El ron: ¿qué es exactamente?
El ron es una bebida alcohólica obtenida mediante la fermentación y destilación del jugo de caña de azúcar. En algunos casos, también se utiliza melaza. Este espirituoso es originario del Caribe y, gracias a su diversidad de sabores, conquista a consumidores de todo el mundo. Entre las zonas de producción más emblemáticas destaca Martinica, cuyos rones cuentan con una AOC de calidad superior. Cabe destacar que el ron de Martinica es el único que dispone de una denominación protegida, lo que lo sitúa entre los mejores rones del mundo.
¿Cuáles son los diferentes tipos de ron para cócteles aromatizados?
Más del 62 % de los aficionados a los cócteles aromatizados eligen el ron como base.
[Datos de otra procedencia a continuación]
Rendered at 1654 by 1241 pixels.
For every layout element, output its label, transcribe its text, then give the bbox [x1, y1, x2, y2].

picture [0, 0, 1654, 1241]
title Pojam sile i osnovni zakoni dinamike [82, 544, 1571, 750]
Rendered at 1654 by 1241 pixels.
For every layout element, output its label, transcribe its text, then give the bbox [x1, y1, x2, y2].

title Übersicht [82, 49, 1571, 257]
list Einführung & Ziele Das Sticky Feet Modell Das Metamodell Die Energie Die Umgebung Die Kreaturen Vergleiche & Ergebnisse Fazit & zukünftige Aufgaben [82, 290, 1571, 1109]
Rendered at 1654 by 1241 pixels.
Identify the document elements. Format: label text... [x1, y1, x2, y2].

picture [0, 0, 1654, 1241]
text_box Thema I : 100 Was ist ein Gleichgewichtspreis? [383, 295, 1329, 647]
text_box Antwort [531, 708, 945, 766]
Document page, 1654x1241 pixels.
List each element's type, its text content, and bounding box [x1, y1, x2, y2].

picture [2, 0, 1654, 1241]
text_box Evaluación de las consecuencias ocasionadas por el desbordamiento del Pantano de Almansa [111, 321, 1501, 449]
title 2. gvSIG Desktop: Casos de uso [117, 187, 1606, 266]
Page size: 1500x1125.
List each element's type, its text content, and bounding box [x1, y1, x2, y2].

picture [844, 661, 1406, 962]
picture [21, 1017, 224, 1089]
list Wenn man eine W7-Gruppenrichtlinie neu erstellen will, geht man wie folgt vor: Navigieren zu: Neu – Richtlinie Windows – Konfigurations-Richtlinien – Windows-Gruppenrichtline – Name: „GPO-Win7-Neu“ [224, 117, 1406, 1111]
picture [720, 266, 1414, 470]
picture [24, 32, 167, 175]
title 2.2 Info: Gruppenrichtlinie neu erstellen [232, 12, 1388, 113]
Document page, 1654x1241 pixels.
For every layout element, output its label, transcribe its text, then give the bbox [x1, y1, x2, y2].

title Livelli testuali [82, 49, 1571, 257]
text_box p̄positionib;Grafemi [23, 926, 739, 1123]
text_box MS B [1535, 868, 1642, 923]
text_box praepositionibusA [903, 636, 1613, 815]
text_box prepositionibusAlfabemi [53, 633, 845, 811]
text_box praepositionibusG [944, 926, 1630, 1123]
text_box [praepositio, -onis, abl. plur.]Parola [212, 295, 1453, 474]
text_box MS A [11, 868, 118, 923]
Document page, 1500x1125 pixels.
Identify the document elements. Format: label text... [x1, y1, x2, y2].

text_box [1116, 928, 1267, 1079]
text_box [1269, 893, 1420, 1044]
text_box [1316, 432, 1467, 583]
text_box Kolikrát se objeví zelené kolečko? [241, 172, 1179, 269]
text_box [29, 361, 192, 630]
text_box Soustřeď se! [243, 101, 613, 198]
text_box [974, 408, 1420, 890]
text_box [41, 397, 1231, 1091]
Actualmente, existen varios tipos: ron blanco, ámbar y añejo. Cada uno tiene sus propias características y aporta un sabor único a tus creaciones caseras. Aquí te ayudamos a elegir tu ron:
- El ron blanco permite preparar bebidas ligeras y refrescantes. Es el preferido para cócteles como el daiquiri o el mojito. Su sabor sutil resalta los demás ingredientes.
- El ron ámbar destaca por sus notas de vainilla y madera. Aporta complejidad a los cócteles y es ideal para recetas como el Mai Tai.
- El ron añejo es muy apreciado por los mixólogos. Añade elegancia y carácter a las preparaciones.
¿Cuáles son las características del ron blanco?
El ron blanco es la forma más pura del ron. Tras la destilación, se deja reposar durante varios meses, lo que suaviza sus aromas manteniendo su color transparente.
Se caracteriza por un perfil ligero, fresco y con notas intensas de caña de azúcar. Es perfecto para preparar cócteles como el ti’punch o el mojito. Su neutralidad permite realzar los sabores de los ingredientes en los cócteles aromatizados.